Skip to content

Dummy Data#

To test/demonstrate the puma API, we just want to use dummy data.

There are three methods in puma to generate dummy data:

The first function returns directly a pandas.DataFrame including the following columns:

  • HadronConeExclTruthLabelID
  • rnnip_pu
  • rnnip_pc
  • rnnip_pb
  • dips_pu
  • dips_pc
  • dips_pb

which can be used in the following manner:

from puma.utils import get_dummy_2_taggers

df = get_dummy_2_taggers()

The second function is get_dummy_multiclass_scores which returns an output array with shape (size, 3), which is the usual output of our multi-class classifiers like DIPS, and the labels conform with the HadronConeExclTruthLabelID variable.

from puma.utils import get_dummy_multiclass_scores

output, labels = get_dummy_multiclass_scores()
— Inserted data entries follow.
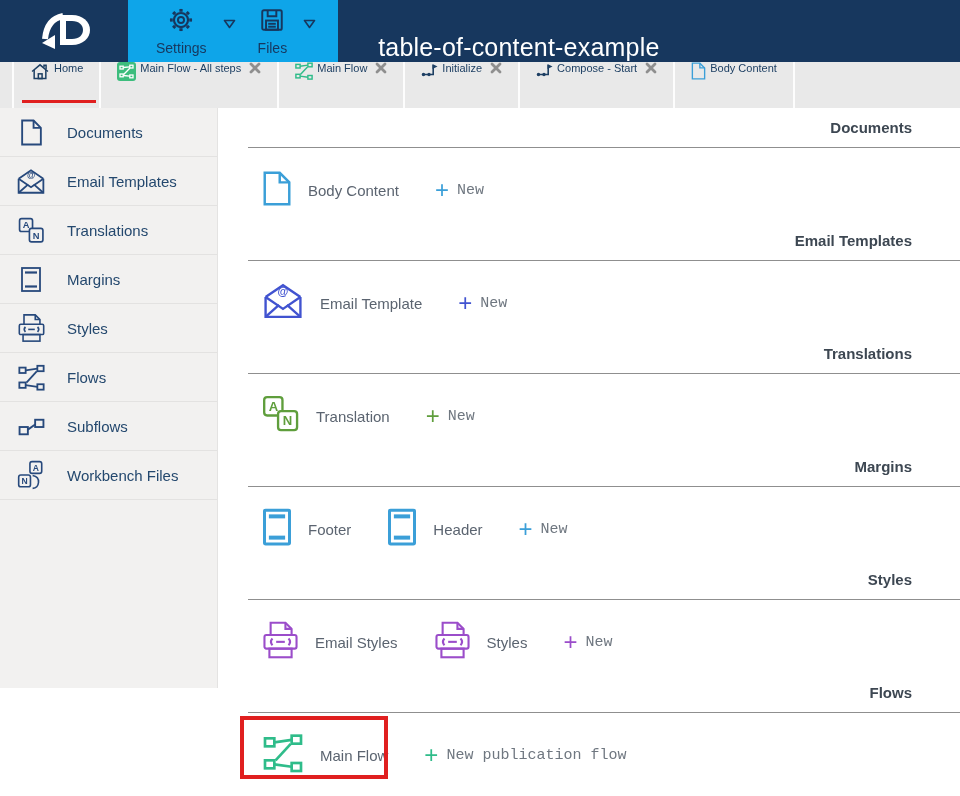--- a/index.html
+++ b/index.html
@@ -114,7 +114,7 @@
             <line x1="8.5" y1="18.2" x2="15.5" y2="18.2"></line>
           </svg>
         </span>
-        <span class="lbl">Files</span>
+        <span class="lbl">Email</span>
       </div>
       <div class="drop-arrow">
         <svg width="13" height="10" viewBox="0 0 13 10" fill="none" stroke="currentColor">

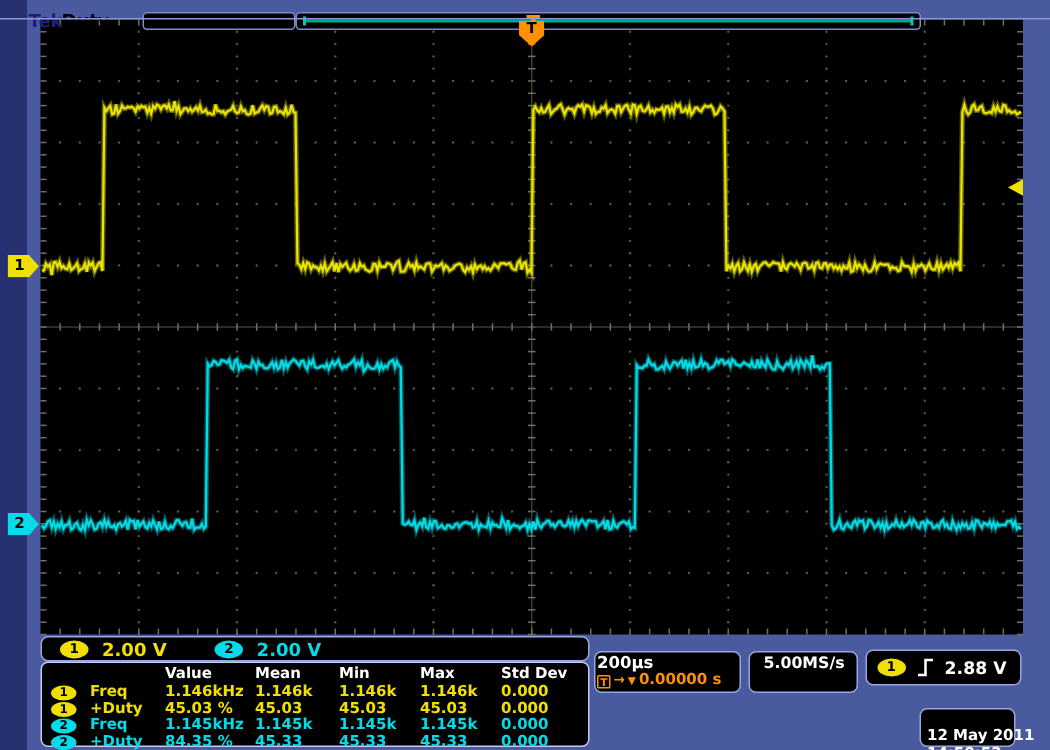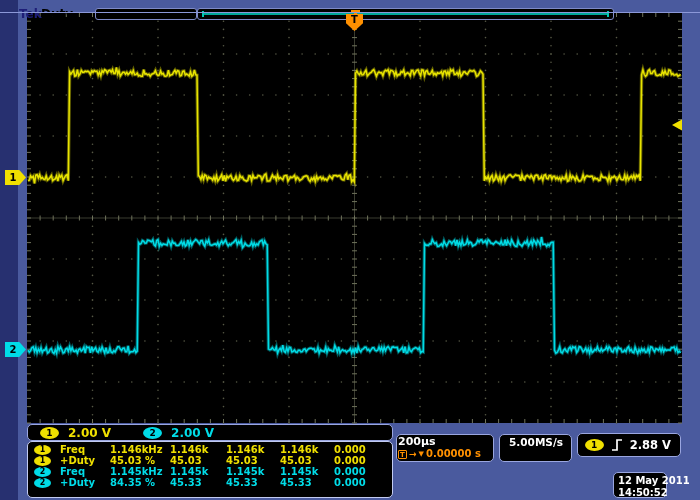--- a/index.html
+++ b/index.html
@@ -1198,6 +1198,15 @@
 </div>
 
 <div class="abs blackbox measbox">
+  <div class="mrow mhead">
+    <span></span>
+      <span></span>
+    <span>Value</span>
+    <span>Mean</span>
+    <span>Min</span>
+    <span>Max</span>
+    <span>Std Dev</span>
+  </div>
   <div class="mrow txt-y">
     <span><span class="oval oval-sm oval-y">1</span></span>
     <span>Freq</span>

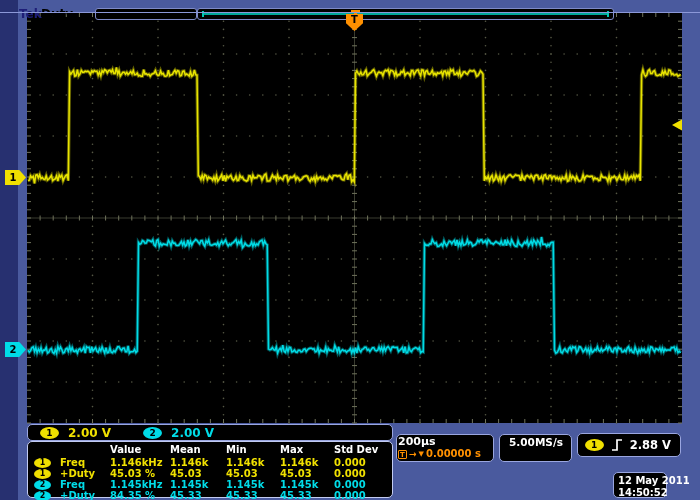--- a/index.html
+++ b/index.html
@@ -64,7 +64,7 @@
   .acqbox{left:499px;top:434px;width:73px;height:28px;padding:1px 9px;font-weight:700;color:#fff;font-size:10.5px;line-height:12.5px;}
   .trigbox{left:577px;top:433px;width:104px;height:24px;display:flex;align-items:center;justify-content:flex-end;
     gap:7px;padding:0 9px 0 0;color:#fff;font-size:11.5px;font-weight:700;}
-  .datebox{left:613px;top:472px;width:54px;height:26px;padding:2px 4px;color:#fff;font-size:10px;font-weight:700;line-height:11.5px;white-space:nowrap;}
+  .datebox{left:613px;top:472px;width:64px;height:26px;padding:12px 4px;color:#fff;font-size:10px;font-weight:700;line-height:11.5px;white-space:nowrap;}
 </style>
 </head>
 <body>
Finally, the get_dummy_tagger_aux function returns a h5 file with both jet and track collections (needed for aux task plots). These include the following columns (aux task information is generated for both vertexing and track origin classification):

jets:

  • HadronConeExclTruthLabelID
  • GN2_pu
  • GN2_pc
  • GN2_pb
  • pt
  • eta
  • n_truth_promptLepton

tracks:

  • ftagTruthVertexIndex
  • GN2_VertexIndex
  • ftagTruthOriginLabel
  • GN2_TrackOrigin

which can be used in the following manner:

from puma.utils import get_dummy_tagger_aux

df = get_dummy_tagger_aux()